This Restaurant Has Been Using The Same Sauce Base For Almost 200 Years
Everyone has a secret ingredient that makes a dish superbly different. A pinch of this or a dash of that, but what about age? Well, one restaurant’s sauce uses just that — age, coming in at almost 200 years old!

Japan has no shortage of delicious grilled food, especially the traditional dish of grilled eel (called unagi). With so few ingredients prepping, grilling, and glazing (outside of technique) are the only things differentiating one restaurant’s unagi from another. That is why this restaurant in Tokyo’s Minato ward is distinct from other grilled eel restaurants – their sauce cannot be matched, or not recreated very quickly.

You see, the eel sauce is a simple combination of soy sauce and mirin (a sweet cooking sake). But at this restaurant, Nodaiwa, these two ingredients get a special flavor thanks to the eel. As the skewers are dipped again and again into the same pot, something super important happens; grease and caramelized glaze from the cooking eel impart additional flavor to the sauce. Each day the sauce pot is topped up with soy sauce and mirin, but it’s never remade nor thrown out.
--- --- ---
Check your understanding:
(a) In the article on Nodaiwa's eel sauce, which two ingredients are used to top up the sauce pot each day?
(b) Extend the article on Nodaiwa's eel sauce, beginning after its final sentence.

Given data:
--- --- ---
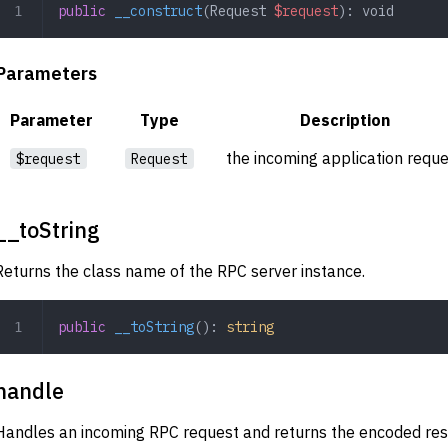
public
 __construct
(
Request
 $request
): 
void
Parameters
Parameter
Type
Description
the incoming application requ
$request
Request
__toString
Returns the class name of the RPC server instance.
public
 __toString
(): 
string
handle
Handles an incoming RPC request and returns the encoded re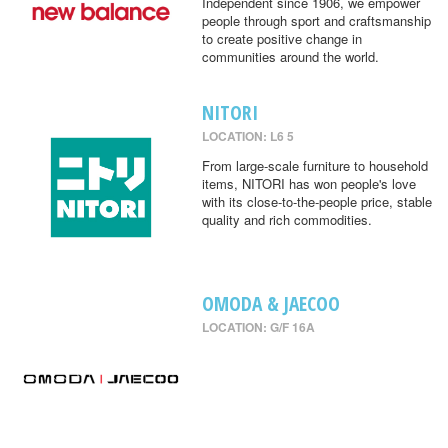
Independent since 1906, we empower
people through sport and craftsmanship
to create positive change in
communities around the world.
NITORI
LOCATION: L6 5
From large-scale furniture to household
items, NITORI has won people's love
with its close-to-the-people price, stable
quality and rich commodities.
OMODA & JAECOO
LOCATION: G/F 16A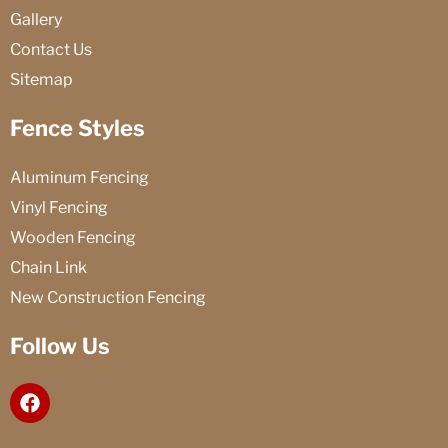
Gallery
Contact Us
Sitemap
Fence Styles
Aluminum Fencing
Vinyl Fencing
Wooden Fencing
Chain Link
New Construction Fencing
Follow Us
F
a
c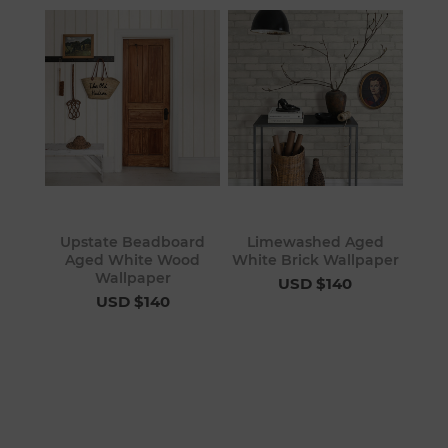
Upstate Beadboard
Limewashed Aged
Aged White Wood
White Brick Wallpaper
Wallpaper
USD $140
USD $140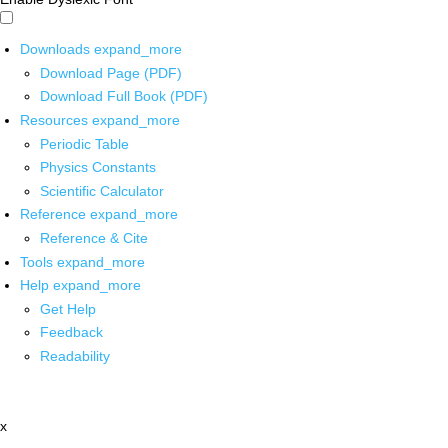
Downloads
expand_more
Download Page (PDF)
Download Full Book (PDF)
Resources
expand_more
Periodic Table
Physics Constants
Scientific Calculator
Reference
expand_more
Reference & Cite
Tools
expand_more
Help
expand_more
Get Help
Feedback
Readability
x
--- --- ---
Results by task:
(a) Soy sauce and mirin.

(b)
The owner, Kanejiro Kanemoto, who is in his 90s, can attest to the sauce’s age. According Kanemoto, the sauce has been added to for at least 180 years of the restaurant’s 200 years of existence. During wartime, the sauce was transferred to a safe place, so it wouldn’t be destroyed in the air raids.

Now you may think that the sauce might become a place for bacterial growth or the taste would get funky, but you don’t have to worry, the sauce is constantly heated and boiled to remove any chance of an off-putting taste. This sauce is like a cast iron skillet, the more it is used, the flavor becomes better and better!